For many, bereavement is mixed with anger over what they say was a lack of preparation to protect the elderly before China suddenly abandoned its zero-COVID policy in December 2022 after three years of testing, travel restrictions and lockdowns.
Ailia, 56, said that she, like countless Chinese, had supported reopening the economy. Her father died in late December, weeks after China dropped its COVID-19 restrictions.
“We wanted things to open up, but not to open up like this – not at the expense of so many elderly people, which has a huge impact on every family,” she said by phone.
On Saturday, China announced that there had been nearly 60,000 COVID-related hospital deaths since the end of zero-COVID – a 10-fold increase from previous figures – but many international experts say that is an undercount, in part because it excludes people who died at home, like Ailia’s father.
Among those fatalities, 90 per cent were 65 or older and the average age was 80.3 years, a Chinese official said on Saturday.
Many experts have said China failed to take advantage of keeping COVID-19 largely at bay for three years to better prepare its population for reopening, especially its hundreds of millions of elderly – criticism that China rejects.
Shortcomings cited included inadequate vaccination among older people and insufficient supplies of therapeutic drugs.
A Chinese official said on Jan 6 that more than 90 per cent of people above aged 60 had been vaccinated, but the share of those over age 80 who had received booster shots was only 40 per cent as of Nov 28, the most recent date for which that data was available.
“If only they used the resources used for controlling the virus for protecting the elderly,” said Ailia, who like many people interviewed declined to use their full name given the sensitivity of criticising China’s government.
Chinese officials have repeatedly cited the importance of protecting the elderly, announcing various measures, from vaccination drives to setting up a task force in Shanghai, China’s biggest city, to identify high-risk groups.
Beijing’s decision to end zero-COVID came after rare widespread street protests against the policy in late November, but public complaint over China’s handling of the end of COVID-19 curbs has largely been via heavily censored social media.
Several analysts said China’s handling of COVID-19 had eroded confidence in the government, especially among upper-middle class urbanites, but they did not see it as a threat to the rule of President Xi Jinping or the Communist Party.
RUSHED AND CHAOTIC
Lila Hong, 33, who works in marketing for a carmaker, was in Wuhan at the start of the pandemic there three years ago. While her family made it through that harrowing initial period when little was known about the coronavirus, last month she lost two grandparents and a great-uncle after they caught COVID-19.

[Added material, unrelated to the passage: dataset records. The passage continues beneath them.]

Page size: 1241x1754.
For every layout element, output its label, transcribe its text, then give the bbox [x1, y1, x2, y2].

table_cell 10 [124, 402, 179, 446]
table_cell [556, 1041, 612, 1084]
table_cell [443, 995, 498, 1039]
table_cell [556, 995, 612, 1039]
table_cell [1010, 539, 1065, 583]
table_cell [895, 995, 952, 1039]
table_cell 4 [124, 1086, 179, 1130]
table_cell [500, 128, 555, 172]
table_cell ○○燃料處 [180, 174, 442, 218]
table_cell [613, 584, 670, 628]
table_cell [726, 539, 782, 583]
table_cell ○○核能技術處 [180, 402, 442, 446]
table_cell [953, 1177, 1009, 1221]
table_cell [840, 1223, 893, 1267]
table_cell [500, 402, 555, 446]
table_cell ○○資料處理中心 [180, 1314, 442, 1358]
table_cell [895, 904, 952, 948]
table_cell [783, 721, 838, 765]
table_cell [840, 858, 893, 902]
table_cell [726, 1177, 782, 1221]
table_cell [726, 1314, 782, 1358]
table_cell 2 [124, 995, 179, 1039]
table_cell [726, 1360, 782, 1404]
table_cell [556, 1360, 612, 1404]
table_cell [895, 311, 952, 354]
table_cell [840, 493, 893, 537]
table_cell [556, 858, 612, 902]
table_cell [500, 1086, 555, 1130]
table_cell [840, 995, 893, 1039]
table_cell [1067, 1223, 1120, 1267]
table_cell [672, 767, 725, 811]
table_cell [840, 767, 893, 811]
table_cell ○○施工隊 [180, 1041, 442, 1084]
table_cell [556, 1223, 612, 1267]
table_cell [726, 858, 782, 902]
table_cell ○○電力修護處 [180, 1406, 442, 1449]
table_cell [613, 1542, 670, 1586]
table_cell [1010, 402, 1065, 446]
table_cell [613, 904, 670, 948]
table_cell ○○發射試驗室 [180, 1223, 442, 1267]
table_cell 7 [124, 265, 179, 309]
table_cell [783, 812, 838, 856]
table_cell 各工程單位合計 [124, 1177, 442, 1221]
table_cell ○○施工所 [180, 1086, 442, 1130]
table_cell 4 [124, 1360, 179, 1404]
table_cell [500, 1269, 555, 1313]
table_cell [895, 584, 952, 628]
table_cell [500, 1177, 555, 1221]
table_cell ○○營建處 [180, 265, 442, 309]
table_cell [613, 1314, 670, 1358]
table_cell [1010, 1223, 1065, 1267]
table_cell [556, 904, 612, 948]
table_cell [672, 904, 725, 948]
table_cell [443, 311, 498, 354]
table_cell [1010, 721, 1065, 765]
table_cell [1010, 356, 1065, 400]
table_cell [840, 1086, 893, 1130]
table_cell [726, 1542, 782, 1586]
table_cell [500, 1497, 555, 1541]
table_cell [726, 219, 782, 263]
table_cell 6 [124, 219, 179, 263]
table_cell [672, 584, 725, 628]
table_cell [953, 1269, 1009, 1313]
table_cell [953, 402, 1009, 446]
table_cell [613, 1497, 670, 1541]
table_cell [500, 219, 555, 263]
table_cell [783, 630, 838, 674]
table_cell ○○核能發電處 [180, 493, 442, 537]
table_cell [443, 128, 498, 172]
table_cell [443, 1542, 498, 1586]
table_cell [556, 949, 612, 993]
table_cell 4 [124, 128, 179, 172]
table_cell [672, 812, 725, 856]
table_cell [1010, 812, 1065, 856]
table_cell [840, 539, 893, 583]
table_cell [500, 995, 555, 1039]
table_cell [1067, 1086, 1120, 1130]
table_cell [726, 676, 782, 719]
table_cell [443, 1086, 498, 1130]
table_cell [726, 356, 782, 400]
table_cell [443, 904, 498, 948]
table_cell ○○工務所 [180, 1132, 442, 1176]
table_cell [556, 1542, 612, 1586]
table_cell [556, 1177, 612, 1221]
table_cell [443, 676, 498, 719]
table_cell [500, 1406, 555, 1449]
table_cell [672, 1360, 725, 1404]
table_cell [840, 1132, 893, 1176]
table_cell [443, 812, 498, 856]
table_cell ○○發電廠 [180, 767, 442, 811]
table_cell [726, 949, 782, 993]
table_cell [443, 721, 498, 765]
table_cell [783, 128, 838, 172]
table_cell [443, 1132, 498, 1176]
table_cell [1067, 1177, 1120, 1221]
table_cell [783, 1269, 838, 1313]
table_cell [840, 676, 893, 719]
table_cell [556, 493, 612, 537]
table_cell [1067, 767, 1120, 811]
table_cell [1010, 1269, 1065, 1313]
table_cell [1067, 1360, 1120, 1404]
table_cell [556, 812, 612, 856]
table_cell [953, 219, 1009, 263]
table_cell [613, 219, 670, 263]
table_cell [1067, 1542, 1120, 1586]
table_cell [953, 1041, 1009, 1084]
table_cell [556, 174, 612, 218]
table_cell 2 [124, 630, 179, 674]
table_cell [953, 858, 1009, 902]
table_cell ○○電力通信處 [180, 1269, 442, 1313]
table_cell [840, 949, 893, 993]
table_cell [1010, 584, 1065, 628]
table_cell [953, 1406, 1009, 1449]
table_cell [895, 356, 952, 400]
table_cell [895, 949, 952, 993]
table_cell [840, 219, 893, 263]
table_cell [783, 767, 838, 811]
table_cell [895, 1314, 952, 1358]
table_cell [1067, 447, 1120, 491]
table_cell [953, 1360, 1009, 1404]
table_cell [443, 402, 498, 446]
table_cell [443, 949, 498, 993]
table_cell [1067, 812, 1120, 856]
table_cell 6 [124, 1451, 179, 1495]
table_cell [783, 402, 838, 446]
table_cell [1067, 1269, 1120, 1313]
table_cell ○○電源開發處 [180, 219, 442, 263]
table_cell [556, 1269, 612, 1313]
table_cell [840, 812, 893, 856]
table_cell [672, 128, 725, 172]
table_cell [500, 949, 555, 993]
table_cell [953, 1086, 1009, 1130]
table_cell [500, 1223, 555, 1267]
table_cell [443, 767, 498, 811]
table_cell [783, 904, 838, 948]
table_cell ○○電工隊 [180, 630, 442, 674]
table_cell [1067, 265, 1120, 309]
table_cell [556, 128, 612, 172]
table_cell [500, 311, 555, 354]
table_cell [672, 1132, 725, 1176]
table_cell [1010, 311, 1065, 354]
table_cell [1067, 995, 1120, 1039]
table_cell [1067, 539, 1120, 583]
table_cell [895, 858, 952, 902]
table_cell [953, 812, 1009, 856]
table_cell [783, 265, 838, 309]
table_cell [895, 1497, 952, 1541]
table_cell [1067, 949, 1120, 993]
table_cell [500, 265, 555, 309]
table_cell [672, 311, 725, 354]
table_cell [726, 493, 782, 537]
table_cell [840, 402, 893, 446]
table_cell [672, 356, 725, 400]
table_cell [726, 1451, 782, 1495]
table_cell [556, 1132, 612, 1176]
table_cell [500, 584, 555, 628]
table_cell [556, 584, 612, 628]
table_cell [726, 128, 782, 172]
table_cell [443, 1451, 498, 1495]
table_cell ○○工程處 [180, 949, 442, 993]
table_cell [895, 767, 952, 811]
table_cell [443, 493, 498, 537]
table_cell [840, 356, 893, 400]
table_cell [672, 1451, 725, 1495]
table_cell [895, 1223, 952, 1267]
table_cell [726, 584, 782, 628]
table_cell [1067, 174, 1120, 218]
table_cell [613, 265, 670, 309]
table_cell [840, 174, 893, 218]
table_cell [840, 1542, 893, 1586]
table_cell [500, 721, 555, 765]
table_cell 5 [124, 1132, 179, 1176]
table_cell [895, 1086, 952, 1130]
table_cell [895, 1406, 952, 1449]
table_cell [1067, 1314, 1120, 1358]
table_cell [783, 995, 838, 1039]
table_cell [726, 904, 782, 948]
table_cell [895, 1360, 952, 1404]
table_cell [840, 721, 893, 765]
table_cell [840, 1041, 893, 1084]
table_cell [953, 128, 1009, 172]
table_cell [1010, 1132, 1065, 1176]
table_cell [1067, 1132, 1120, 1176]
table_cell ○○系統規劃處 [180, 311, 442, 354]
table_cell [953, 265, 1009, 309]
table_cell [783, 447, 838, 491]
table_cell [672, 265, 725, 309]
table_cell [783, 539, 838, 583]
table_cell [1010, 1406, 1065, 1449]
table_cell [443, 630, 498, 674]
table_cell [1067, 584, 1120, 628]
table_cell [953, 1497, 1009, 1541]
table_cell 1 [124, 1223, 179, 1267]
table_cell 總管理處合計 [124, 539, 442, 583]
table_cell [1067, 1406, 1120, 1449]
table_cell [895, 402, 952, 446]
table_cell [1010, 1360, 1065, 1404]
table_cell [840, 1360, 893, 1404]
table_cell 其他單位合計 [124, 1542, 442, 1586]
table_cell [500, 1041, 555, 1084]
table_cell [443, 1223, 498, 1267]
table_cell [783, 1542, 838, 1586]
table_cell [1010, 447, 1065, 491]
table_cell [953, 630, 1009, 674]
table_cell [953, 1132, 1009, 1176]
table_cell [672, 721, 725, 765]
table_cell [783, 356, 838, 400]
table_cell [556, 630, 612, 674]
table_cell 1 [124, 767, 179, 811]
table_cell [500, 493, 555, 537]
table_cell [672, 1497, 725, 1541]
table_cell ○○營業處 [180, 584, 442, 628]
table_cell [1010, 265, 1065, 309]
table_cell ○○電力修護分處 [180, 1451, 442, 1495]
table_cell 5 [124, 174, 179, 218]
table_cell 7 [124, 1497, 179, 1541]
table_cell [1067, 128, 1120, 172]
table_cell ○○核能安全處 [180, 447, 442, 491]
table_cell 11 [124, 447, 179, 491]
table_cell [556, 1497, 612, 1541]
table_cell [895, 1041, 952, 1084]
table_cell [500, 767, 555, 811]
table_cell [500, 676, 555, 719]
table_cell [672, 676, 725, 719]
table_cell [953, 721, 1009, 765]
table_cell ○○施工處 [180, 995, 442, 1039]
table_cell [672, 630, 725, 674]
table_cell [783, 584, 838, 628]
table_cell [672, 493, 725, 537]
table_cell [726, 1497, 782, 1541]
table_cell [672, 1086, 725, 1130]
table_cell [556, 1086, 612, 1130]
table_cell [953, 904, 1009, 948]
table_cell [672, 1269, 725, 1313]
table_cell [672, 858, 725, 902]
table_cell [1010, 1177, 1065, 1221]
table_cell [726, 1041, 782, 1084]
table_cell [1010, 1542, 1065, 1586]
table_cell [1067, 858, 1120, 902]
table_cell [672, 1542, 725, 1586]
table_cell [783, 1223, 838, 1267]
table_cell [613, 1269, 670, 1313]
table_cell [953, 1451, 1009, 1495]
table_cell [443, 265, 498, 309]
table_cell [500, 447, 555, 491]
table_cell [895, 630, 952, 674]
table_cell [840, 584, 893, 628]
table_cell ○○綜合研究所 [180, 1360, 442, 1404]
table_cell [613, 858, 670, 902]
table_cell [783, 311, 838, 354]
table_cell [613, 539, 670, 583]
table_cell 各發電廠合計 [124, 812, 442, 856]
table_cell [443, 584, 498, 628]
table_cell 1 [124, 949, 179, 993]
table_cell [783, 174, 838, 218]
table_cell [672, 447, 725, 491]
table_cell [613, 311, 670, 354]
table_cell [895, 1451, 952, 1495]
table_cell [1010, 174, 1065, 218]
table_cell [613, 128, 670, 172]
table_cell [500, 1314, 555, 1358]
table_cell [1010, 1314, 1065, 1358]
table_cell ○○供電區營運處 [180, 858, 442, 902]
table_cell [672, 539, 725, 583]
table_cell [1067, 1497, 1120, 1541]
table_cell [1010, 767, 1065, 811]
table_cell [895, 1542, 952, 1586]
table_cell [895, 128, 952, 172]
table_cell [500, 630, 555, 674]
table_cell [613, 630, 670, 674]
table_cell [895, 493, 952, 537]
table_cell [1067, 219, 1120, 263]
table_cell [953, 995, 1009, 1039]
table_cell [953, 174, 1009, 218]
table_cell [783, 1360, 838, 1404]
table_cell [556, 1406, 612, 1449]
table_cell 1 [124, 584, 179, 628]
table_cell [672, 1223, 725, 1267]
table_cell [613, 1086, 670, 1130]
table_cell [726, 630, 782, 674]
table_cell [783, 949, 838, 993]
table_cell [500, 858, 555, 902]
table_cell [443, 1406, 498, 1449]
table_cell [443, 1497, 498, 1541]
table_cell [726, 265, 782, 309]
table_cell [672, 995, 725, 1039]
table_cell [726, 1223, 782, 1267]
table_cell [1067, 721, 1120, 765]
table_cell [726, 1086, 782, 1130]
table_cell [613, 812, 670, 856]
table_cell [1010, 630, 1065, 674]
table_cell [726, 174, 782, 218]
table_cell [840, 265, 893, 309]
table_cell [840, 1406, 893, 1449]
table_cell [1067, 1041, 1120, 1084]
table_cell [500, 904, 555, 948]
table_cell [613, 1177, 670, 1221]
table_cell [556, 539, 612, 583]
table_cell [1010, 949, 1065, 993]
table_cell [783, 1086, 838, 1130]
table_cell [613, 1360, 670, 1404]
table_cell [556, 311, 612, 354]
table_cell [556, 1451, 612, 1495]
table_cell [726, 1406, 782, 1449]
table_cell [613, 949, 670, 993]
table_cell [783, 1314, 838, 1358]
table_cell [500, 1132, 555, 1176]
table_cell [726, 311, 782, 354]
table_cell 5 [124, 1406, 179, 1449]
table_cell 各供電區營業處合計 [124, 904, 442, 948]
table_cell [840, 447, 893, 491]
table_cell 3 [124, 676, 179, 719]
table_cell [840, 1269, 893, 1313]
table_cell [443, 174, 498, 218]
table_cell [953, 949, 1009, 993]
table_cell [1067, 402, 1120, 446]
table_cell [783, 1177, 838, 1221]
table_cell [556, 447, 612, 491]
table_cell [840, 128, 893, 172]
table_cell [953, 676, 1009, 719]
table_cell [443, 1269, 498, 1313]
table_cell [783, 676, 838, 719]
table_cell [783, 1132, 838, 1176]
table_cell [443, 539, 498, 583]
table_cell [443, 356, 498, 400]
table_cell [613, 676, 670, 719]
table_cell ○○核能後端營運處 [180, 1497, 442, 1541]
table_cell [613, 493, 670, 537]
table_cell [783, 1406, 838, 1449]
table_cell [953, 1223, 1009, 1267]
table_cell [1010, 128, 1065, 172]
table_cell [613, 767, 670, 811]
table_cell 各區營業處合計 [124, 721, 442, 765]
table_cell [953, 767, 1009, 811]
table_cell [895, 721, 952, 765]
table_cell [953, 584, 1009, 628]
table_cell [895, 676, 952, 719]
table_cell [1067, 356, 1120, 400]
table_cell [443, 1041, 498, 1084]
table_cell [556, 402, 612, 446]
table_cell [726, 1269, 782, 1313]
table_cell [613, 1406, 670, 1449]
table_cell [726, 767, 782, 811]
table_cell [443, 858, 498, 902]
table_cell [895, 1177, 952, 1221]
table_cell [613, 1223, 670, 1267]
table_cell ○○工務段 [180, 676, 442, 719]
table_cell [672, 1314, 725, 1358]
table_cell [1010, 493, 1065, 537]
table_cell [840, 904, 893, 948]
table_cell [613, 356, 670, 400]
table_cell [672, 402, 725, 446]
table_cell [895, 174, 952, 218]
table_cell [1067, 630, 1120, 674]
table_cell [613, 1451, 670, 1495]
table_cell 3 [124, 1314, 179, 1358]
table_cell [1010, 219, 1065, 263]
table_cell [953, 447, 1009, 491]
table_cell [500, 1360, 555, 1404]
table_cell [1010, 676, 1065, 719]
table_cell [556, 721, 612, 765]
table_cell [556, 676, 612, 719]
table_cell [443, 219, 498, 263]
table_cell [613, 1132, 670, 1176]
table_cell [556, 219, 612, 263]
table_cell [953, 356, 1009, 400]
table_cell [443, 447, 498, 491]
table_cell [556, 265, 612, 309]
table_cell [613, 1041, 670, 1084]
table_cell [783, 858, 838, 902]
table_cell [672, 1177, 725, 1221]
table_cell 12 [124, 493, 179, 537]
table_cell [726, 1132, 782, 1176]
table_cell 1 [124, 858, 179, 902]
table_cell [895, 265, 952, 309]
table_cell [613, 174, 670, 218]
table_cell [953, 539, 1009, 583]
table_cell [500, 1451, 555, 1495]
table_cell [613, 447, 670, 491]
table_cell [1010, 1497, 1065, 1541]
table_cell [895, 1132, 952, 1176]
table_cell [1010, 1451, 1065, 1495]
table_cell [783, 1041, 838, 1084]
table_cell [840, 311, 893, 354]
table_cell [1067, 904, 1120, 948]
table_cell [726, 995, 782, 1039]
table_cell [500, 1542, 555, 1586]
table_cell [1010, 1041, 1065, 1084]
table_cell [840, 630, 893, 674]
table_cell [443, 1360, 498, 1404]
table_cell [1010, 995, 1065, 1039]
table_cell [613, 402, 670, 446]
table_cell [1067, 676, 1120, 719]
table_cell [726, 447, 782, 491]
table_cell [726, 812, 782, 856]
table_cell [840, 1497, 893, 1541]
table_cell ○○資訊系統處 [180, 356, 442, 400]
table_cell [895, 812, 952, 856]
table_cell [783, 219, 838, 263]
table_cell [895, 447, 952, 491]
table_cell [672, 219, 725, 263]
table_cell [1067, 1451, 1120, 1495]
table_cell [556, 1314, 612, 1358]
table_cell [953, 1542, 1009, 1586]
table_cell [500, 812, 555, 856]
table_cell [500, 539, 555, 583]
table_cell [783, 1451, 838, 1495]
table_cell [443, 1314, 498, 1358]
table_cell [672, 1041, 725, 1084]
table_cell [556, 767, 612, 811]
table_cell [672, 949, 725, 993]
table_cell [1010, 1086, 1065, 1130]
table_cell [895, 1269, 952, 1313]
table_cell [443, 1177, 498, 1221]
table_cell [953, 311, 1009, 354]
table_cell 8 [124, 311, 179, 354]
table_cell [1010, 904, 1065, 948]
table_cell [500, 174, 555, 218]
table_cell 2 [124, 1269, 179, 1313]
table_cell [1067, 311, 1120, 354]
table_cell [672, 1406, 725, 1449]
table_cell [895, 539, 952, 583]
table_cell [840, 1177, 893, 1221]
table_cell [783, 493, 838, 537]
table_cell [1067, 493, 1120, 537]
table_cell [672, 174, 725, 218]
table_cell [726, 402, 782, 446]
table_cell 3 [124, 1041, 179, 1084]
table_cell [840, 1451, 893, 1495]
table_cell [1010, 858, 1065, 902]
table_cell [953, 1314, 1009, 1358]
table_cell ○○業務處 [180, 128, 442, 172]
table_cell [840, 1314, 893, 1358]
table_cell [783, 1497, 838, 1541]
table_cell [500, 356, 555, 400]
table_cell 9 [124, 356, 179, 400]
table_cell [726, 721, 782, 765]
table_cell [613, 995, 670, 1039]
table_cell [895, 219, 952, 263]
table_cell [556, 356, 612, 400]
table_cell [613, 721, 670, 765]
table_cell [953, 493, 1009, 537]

Hong recalls visiting with her father to a crowded Wuhan crematorium to collect the ashes of her grandparents – a grim but common experience during China’s COVID-19 surge.
“It should have been a very solemn and respectful situation. You imagine it like that, but in fact it felt like queuing up in the hospital,” she said.
“I’m not saying reopening is not good,” said Hong. “I just think they should have given more time for preparatory work.”